The emperor Constantine (c. 272–337) legalized Christianity in the Roman Empire, ending centuries of persecution and clearing the way for the once-illegal faith to become the dominant religion of Europe. He is also known for moving the empire’s capital from Rome, its home for 1,000 years, to a new city in the east—Constantinople.

Constantine was born in Serbia, then a Roman province known as Naissus. Under the emperor Diocletian (245–316), responsibility for governing the empire was divided among four tetrarchs, one of whom was Constantine’s father, Constantius Chlorus (250–306). When Constantius died while fighting in Scotland, Constantine inherited his place in the tetrarchy.

Tensions among members of the tetrarchy led to a series of wars and revolts between 305, when Diocletian retired, and 325, when Constantine defeated the last of his rivals and consolidated control over the entire Roman Empire.
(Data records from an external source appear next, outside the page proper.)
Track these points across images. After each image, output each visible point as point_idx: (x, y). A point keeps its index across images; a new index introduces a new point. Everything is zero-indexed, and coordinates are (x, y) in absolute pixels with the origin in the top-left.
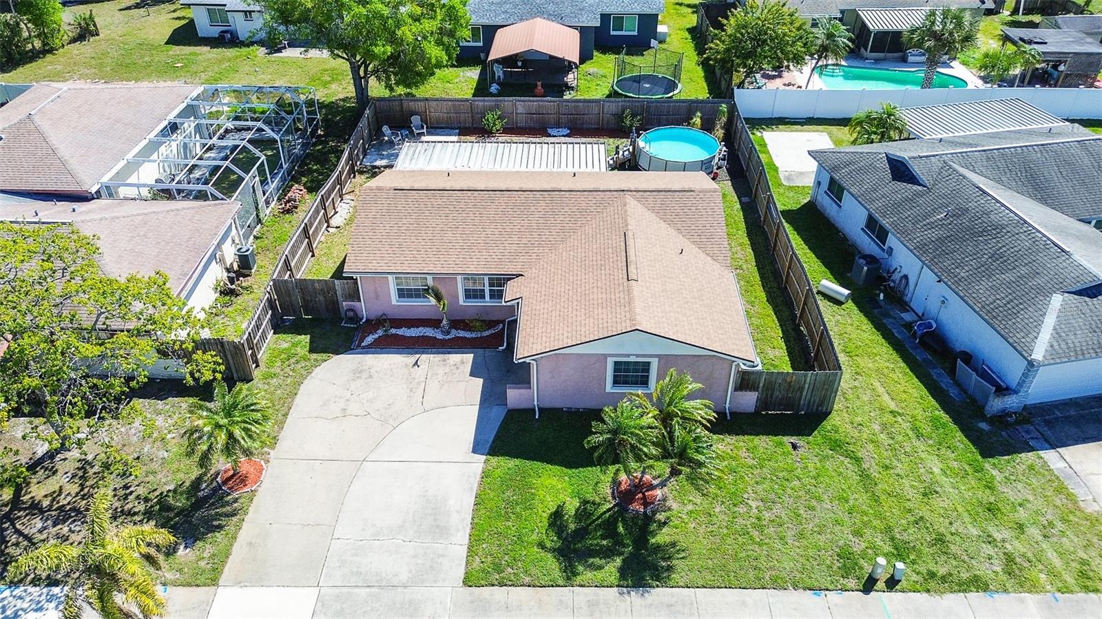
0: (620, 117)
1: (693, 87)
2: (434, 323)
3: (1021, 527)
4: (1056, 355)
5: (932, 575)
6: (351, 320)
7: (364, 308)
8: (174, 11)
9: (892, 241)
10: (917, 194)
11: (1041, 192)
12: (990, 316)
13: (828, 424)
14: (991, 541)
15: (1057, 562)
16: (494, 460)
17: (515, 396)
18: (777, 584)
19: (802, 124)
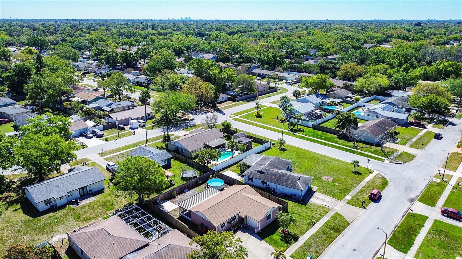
0: (197, 182)
3: (317, 211)
4: (304, 189)
5: (316, 220)
9: (268, 183)
10: (267, 175)
11: (277, 168)
12: (293, 187)
14: (316, 214)
15: (323, 212)
16: (265, 240)
17: (256, 231)
18: (307, 230)
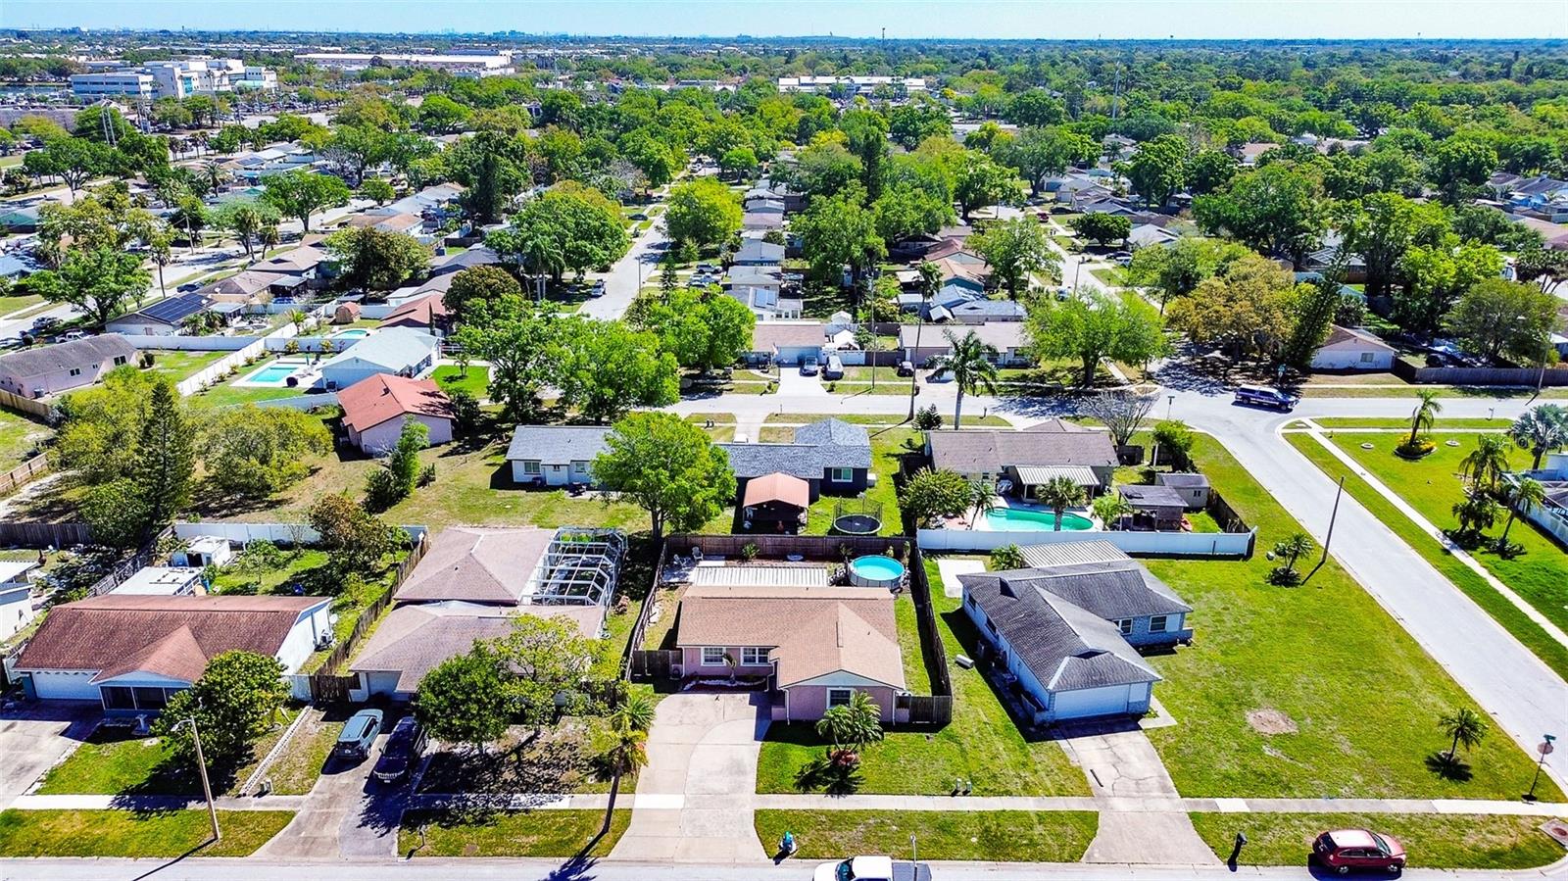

He relocated the imperial capital to the city of Byzantium, which he renamed Constantinople, in 330.

The Edict of Milan, which Constantine issued in 313, allowed Christians to practice their religion and own property. The emperor himself had converted to Christianity the previous year, when he had reported seeing a cross in the sky just before the Battle of Milvian Bridge, a key victory and turning point in the civil war. The edict marked a sudden shift in Roman policy; the last major persecution of Christians had ended only a few years earlier.

Despite his newfound religious faith, however, Constantine was capable of ruthless leadership. In one famous incident in 326, he executed his son with poison and his wife by locking her in a hot steam bath. (The exact reason he had them killed is disputed.) The emperor himself died in 337—leaving as his legacy the transformation of Rome into a Christian state.

ADDITIONAL FACTS

  1. Milvian Bridge, the site of Constantine’s decisive military victory and his vision of the cross, still stands north of Rome. Built in the first century BC, the stone arch bridge is one of the oldest such structures still in existence.
  2. The name Constantinople was dropped from common usage after the collapse of the Byzantine Empire in 1453, and the city was officially renamed Istanbul in 1930. The capital of Turkey was also moved to Ankara in 1923, ending Istanbul’s 1,500-year history as a world capital.
  3. After Christianity was legalized, it continued to spread and became the Roman Empire’s dominant religion. It became the official faith in 380, and—less than a century after its followers had been persecuted—the only permitted religion in 392.